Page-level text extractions
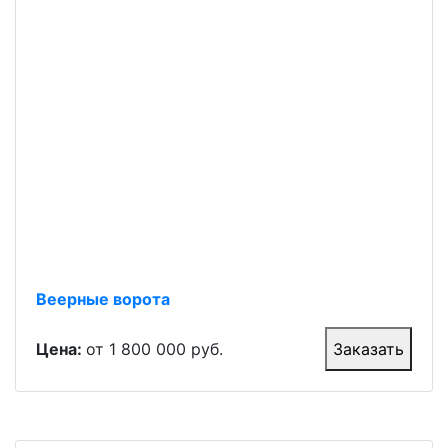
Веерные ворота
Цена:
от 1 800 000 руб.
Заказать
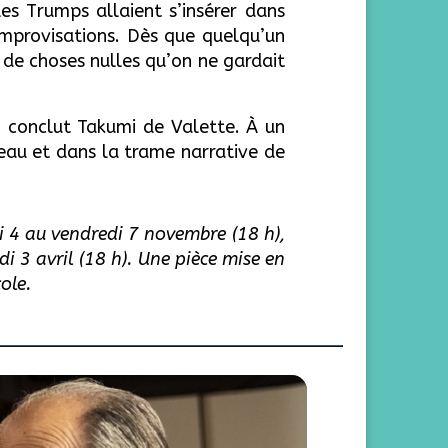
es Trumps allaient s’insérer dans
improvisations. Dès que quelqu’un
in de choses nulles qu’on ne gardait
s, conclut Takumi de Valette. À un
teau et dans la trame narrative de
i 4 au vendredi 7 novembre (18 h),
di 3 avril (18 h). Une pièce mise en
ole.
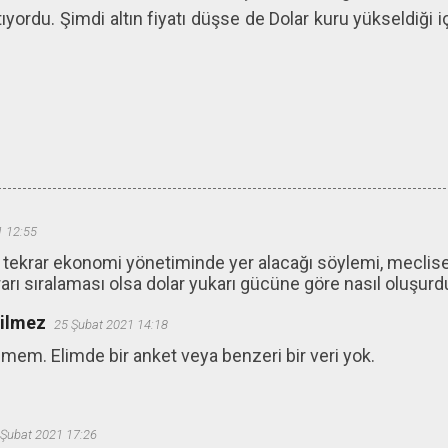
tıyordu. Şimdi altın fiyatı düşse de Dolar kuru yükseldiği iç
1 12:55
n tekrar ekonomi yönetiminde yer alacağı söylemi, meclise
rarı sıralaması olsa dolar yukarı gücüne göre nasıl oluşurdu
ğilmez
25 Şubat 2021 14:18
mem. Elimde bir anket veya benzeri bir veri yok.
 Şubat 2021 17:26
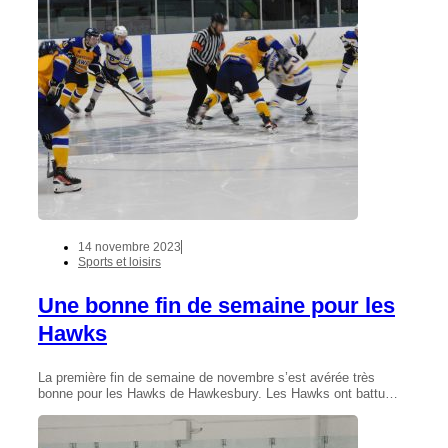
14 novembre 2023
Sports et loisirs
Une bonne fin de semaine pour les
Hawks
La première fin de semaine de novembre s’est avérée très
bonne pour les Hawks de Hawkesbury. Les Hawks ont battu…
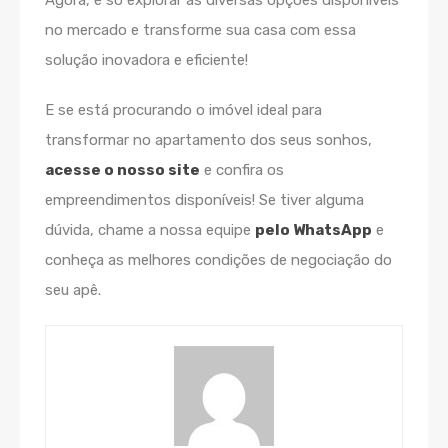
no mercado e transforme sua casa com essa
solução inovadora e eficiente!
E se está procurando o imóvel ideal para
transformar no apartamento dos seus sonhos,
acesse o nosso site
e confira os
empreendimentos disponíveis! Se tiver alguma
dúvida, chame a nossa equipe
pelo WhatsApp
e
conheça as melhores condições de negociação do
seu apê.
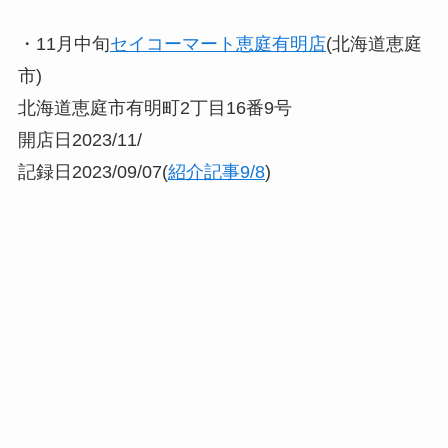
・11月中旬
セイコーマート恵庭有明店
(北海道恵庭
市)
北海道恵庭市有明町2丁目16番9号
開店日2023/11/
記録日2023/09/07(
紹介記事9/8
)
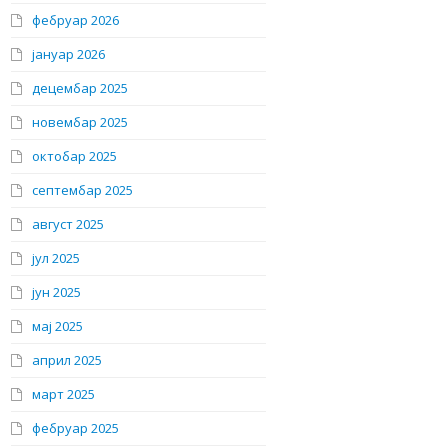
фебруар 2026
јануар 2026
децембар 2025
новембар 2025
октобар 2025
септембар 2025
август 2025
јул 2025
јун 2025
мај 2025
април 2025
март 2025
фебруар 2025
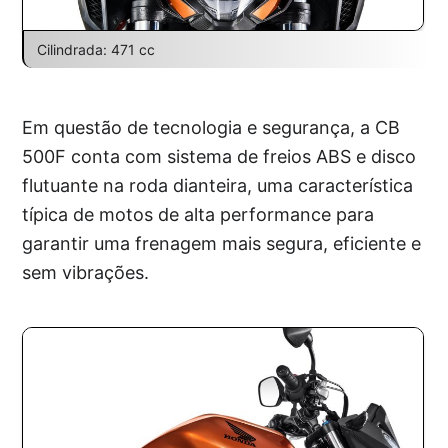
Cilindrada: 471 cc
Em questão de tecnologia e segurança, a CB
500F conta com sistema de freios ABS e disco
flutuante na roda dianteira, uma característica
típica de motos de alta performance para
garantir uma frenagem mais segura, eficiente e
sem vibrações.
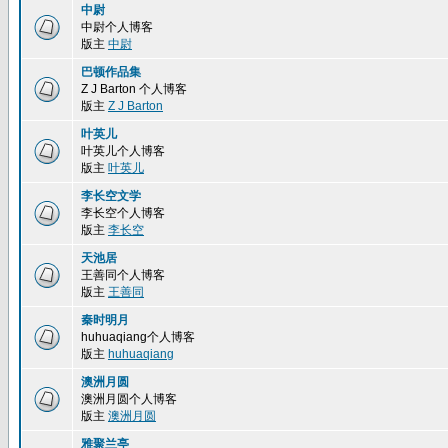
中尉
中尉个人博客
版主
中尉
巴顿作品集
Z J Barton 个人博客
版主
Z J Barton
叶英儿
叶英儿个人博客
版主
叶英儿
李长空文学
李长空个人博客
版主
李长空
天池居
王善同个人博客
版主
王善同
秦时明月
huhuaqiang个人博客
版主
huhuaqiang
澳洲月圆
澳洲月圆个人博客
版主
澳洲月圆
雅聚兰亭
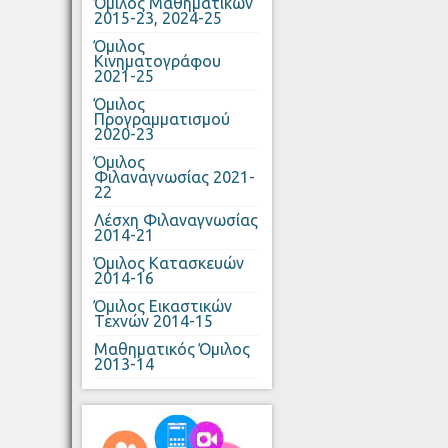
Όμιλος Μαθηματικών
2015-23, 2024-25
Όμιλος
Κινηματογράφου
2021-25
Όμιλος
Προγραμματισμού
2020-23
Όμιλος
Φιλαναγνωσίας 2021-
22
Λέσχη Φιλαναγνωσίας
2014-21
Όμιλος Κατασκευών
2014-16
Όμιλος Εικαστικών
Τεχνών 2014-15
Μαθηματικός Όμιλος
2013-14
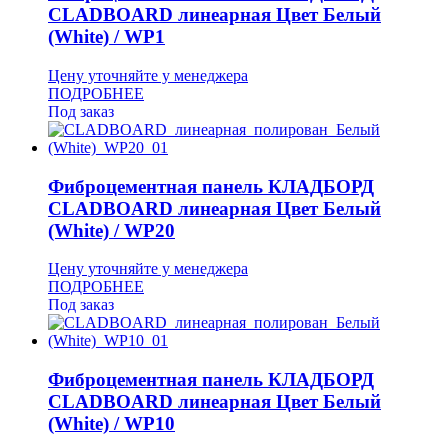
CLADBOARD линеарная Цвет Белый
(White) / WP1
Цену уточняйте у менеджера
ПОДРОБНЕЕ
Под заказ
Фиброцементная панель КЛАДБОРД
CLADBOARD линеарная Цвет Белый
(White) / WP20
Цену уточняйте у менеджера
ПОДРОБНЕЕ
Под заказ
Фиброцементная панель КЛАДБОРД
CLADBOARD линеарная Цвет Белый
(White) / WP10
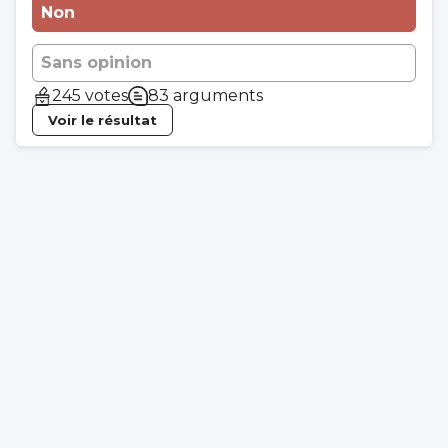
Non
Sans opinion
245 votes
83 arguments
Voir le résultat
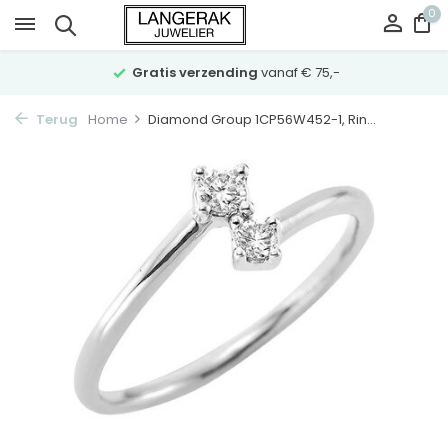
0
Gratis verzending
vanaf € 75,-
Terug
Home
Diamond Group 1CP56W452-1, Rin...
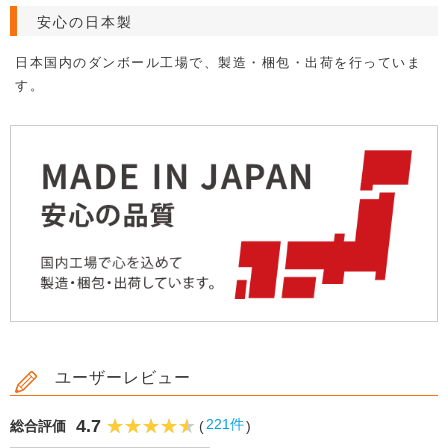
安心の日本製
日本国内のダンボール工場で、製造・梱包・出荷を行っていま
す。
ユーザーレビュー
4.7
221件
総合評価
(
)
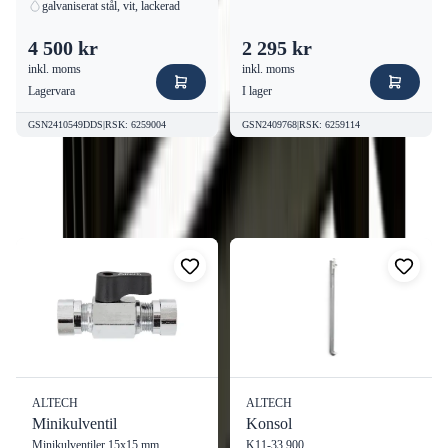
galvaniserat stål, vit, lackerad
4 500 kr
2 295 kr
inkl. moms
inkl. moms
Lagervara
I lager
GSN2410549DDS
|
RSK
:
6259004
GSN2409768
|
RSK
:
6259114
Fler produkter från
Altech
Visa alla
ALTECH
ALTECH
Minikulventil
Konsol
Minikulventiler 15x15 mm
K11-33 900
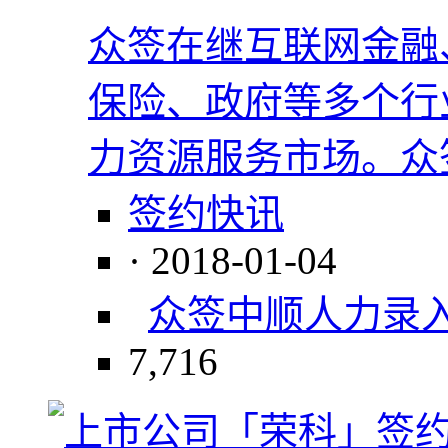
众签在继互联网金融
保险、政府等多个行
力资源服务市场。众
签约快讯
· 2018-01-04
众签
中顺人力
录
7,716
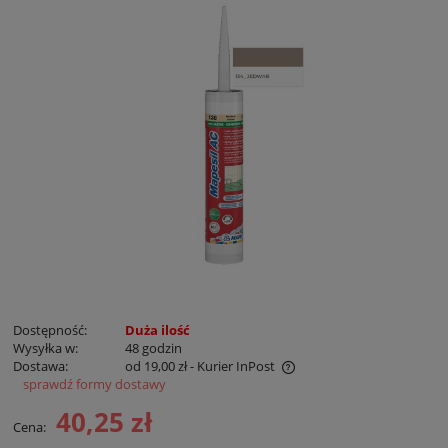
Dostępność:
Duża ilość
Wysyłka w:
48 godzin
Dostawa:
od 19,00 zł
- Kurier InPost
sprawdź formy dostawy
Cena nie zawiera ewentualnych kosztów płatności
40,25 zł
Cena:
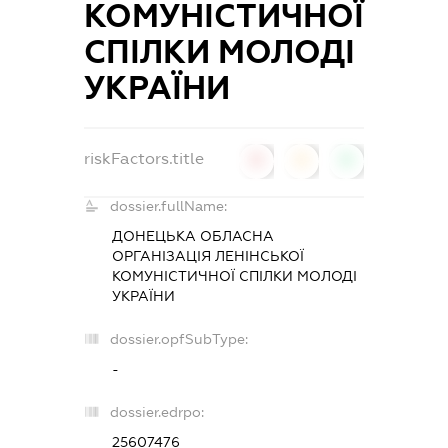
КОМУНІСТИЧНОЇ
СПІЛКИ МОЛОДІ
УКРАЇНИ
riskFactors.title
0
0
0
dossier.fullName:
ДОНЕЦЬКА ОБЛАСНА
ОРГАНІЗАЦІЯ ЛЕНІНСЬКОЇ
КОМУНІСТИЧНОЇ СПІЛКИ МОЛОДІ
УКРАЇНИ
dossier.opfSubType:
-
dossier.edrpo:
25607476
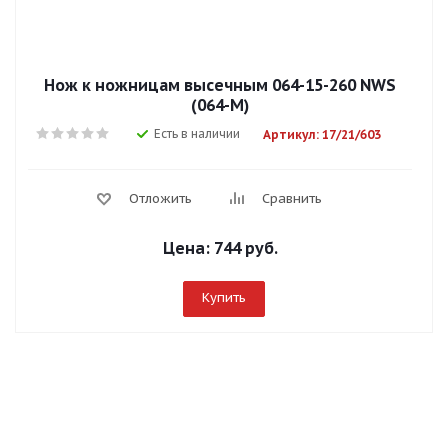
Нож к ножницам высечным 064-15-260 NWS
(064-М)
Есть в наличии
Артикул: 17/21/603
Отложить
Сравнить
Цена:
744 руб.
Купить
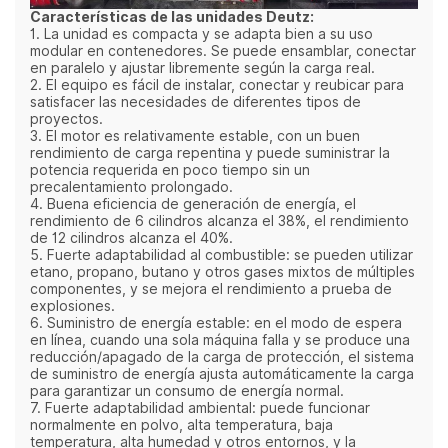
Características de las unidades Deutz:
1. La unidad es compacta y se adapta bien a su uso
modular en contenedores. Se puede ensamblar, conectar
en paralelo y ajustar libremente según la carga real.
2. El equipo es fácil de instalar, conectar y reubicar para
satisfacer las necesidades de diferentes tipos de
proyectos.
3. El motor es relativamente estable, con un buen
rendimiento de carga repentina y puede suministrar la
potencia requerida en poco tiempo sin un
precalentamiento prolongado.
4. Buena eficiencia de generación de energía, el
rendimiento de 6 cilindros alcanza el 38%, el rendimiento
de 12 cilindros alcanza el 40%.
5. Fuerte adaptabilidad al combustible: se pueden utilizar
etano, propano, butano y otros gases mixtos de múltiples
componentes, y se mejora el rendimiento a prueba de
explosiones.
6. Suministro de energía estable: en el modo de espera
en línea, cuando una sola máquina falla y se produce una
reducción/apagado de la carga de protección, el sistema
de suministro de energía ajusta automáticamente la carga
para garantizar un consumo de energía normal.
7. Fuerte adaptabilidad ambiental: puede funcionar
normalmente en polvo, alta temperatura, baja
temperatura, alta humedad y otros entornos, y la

◆ Try it
The line containing "Есть в наличии" and every line after it, through the end of the data, are to be output exactly. Omit the pictures.

◆ Answer
Есть в наличии
Артикул: 17/21/603
Отложить
Сравнить
Цена:
744 руб.
Купить
Características de las unidades Deutz:
1. La unidad es compacta y se adapta bien a su uso
modular en contenedores. Se puede ensamblar, conectar
en paralelo y ajustar libremente según la carga real.
2. El equipo es fácil de instalar, conectar y reubicar para
satisfacer las necesidades de diferentes tipos de
proyectos.
3. El motor es relativamente estable, con un buen
rendimiento de carga repentina y puede suministrar la
potencia requerida en poco tiempo sin un
precalentamiento prolongado.
4. Buena eficiencia de generación de energía, el
rendimiento de 6 cilindros alcanza el 38%, el rendimiento
de 12 cilindros alcanza el 40%.
5. Fuerte adaptabilidad al combustible: se pueden utilizar
etano, propano, butano y otros gases mixtos de múltiples
componentes, y se mejora el rendimiento a prueba de
explosiones.
6. Suministro de energía estable: en el modo de espera
en línea, cuando una sola máquina falla y se produce una
reducción/apagado de la carga de protección, el sistema
de suministro de energía ajusta automáticamente la carga
para garantizar un consumo de energía normal.
7. Fuerte adaptabilidad ambiental: puede funcionar
normalmente en polvo, alta temperatura, baja
temperatura, alta humedad y otros entornos, y la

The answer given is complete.